Some years ago when the moon fell. I was just a small thing, living in my small unique world of play and fantasy.
I would play and sing and dance and share with those who cared for me, until it all changed. A cloaked figure visited me in a dream and gave me a choice: green or red. I looked at this figure and refused to give an answer. For the world was so much more than green and red; I felt the world in hues of violets and lilacs. So I ran under the bed into the darkness, otherwise called: the realm of the unknown.
Then the downward spiral began into a world of chaos, difficulty, hardship and misunderstandings.

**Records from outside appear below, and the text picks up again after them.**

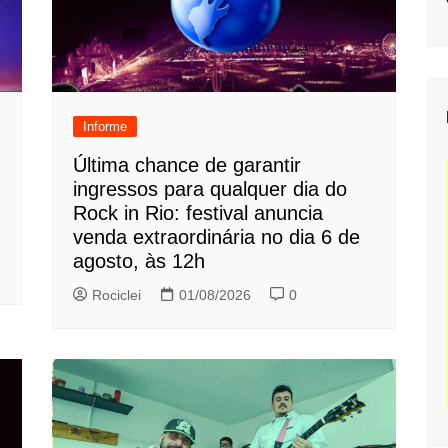
Informe
Última chance de garantir
ingressos para qualquer dia do
Rock in Rio: festival anuncia
venda extraordinária no dia 6 de
agosto, às 12h
Rociclei
01/08/2026
0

One day, I was chewing on a piece of carrot. It got stuck. So I coughed, swallowed, wiggled my tongue, to try to get it out. My parents panicked. And while my mother was on the phone to the emergency hotline, my father swung me up, and gave me a hard punch in the solar plexus. The piece of carrot came flying out. But with it came my soul.
So I picked up my soul and put it in a golden trapezoid and buried it to the east side of the Great Faerie Tree.
Another day I was in kindergarten and two boys took one arm each and began to fight over me, at the time I had not the strength to make them stop, they just pulled and pulled until my wings broke, helpless I was. Fighting was not my way, it never was, but through adversity I had to learn to keep this gentle part of me safe.
So I picked up my wings in my helpless arms and put them in a cyan hexagon which I buried in the north side of the Great Faerie Tree near some Forget-Me-Nots.
On a day several years later, I had a school assignment to print my feet onto a page. My father took the page and said you have flat feet like your mother with a tone of ridicule and superiority. I looked at my feet and did not see what was wrong with them. And neither did I understand why my father would say such things in a cruel and hurtful way.
And then I felt the foundation crumble from under my feet. So I picked up what was left of my soles and put them in a lavender handkerchief; then buried the folded triangle to the south of the Great Faerie Tree by some chamomile.
One sunny a day, I was in the house tracing a drawing of a happy fool dressed in green sitting under a tree; then quite proud of the result. My mother was having one of her not-so-great days, picked it up and with many other things and put it in the large green bin outside. Then made it quite clear that I was not to retrieve it. But when she was busy in the garden, I snuck to the front and took the drawing out of the bin.
But laying next to the page was my heart which I carefully wrapped in some oak leaves and buried it to the west of the Great Faerie Tree.
Little by little more and more of me was buried around the great tree, until I was nothing but an empty shell.
Then some time past and the great faerie tree was no longer being tended to. The weeds had grown very high and mighty. And the world grew dark and solitary. And I had a lot of time to myself. So I started to pull out the great weeds, hacking, pulling, twisting and bending. One by one the weeds came out with thick roots deep in the earth suffocating the great tree and stealing all her water.
And with each root came a little shape, package, wrap and all the little treasures I hid from the world. Carefully opening up each one. Each one of these treasures came with a story, a poem, a picture and a song.
With this blog I share a few of these treasures.